Although 40-65% of patients admitted for treatment of an acute heart attack with percutaneous coronary intervention (PCI) have multiple blockages, current guidelines strongly suggest to limit the procedure to the blocked artery (the culprit vessel).
PCI in “Non-culprit coronary arteries” is associated with a significantly increased risk of dying, as Armstrong and colleagues of the APEX-AMI trial recently published in the European Heart Journal of June, 2010.
The investigators analyzed data from the earlier APEX-AMI trial, which took place in several centers around the world. Among the 5373 patients who underwent primary PCI, 2201 (41%) had multivessel coronary artery disease.

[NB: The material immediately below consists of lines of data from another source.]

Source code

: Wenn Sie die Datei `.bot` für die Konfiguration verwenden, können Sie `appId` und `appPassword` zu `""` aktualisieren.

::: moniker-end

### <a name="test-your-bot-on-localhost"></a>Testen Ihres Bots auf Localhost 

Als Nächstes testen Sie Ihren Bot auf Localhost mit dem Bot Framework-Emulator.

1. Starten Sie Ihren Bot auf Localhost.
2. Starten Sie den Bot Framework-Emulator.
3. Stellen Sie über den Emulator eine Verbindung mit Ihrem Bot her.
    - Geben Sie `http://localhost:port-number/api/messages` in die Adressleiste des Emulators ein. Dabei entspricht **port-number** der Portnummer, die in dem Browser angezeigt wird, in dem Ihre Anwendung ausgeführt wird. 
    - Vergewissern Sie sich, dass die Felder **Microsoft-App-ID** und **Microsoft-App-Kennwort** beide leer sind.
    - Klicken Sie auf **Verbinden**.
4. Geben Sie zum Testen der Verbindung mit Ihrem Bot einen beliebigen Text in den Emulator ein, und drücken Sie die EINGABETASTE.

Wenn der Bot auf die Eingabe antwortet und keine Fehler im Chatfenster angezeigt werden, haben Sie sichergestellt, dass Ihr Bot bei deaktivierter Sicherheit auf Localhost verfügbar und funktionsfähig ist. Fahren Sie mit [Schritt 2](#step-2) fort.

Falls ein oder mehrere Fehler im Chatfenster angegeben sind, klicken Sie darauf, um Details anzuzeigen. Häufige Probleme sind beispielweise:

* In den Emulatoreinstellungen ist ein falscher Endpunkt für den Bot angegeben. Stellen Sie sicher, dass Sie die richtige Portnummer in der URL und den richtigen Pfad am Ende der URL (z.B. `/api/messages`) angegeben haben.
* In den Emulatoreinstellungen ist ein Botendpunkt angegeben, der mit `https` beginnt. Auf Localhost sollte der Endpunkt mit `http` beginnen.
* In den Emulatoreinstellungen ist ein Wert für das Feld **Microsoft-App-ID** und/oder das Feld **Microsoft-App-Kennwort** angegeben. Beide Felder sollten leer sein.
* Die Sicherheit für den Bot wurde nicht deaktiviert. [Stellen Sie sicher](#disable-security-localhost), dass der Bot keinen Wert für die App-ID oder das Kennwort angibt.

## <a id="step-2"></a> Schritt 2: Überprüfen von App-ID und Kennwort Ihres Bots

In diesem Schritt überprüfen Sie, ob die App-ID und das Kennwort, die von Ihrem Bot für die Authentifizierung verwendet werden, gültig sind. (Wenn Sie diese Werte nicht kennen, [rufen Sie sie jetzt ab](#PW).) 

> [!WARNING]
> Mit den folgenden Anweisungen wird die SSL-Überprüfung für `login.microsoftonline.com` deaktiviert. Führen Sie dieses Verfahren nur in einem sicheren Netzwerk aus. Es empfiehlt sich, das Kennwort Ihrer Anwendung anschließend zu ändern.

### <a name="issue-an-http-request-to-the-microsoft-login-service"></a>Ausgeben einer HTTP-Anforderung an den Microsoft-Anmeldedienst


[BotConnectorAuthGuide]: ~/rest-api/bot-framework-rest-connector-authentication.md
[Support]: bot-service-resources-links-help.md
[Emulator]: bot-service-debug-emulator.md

Patients with single-vessel disease only underwent culprit-artery PCI, and had a lower 90-day mortality than patients with multivessel disease (3.1% vs. 6.3%, p<0.001).
Of the patients with multi-vessel disease, most (>90%) just underwent PCI to the culprit vessel, but in 10% of cases other diseased coronary arteries were also stented. As the curves suggest, adverse outcomes became only apparent well after discharge following the intervention:
Kaplan–Meier curve of 90-day mortality in patients with non-IRA PCI vs. IRA-only PCI. (IRA=Infarct related Artery)
Despite this, non-culprit coronary interventions were performed concurrent with primary PCI in 10% treated at experienced and high-volume PCI centers in North Americas and Western Europe at more than twice the risk (OR=>2.3, p=0.001 ):
Unadjusted and adjusted hazard ratios of 90-day mortality and 90-day death/CHF/shock (post-first-balloon-inflation) in patients with non-IRA PCI vs. IRA-only PCI.
Geographic variations were probably related to the “more ‘aggressive’ interventional environment where fee for services and procedures may influence behaviors” in Western countries.
As is so often the case, more is not always better, although a question remains why higher mortality rates only became visible after a period of time. Nonetheless, there was no evidence that more interventions improved survival, and certainly economic rewards should not play a role in clinical decision making.
This suggests perhaps that other factors, such as patient characteristics played a role as well, or is it because multiple interventions also multiply the risk of PCI failure?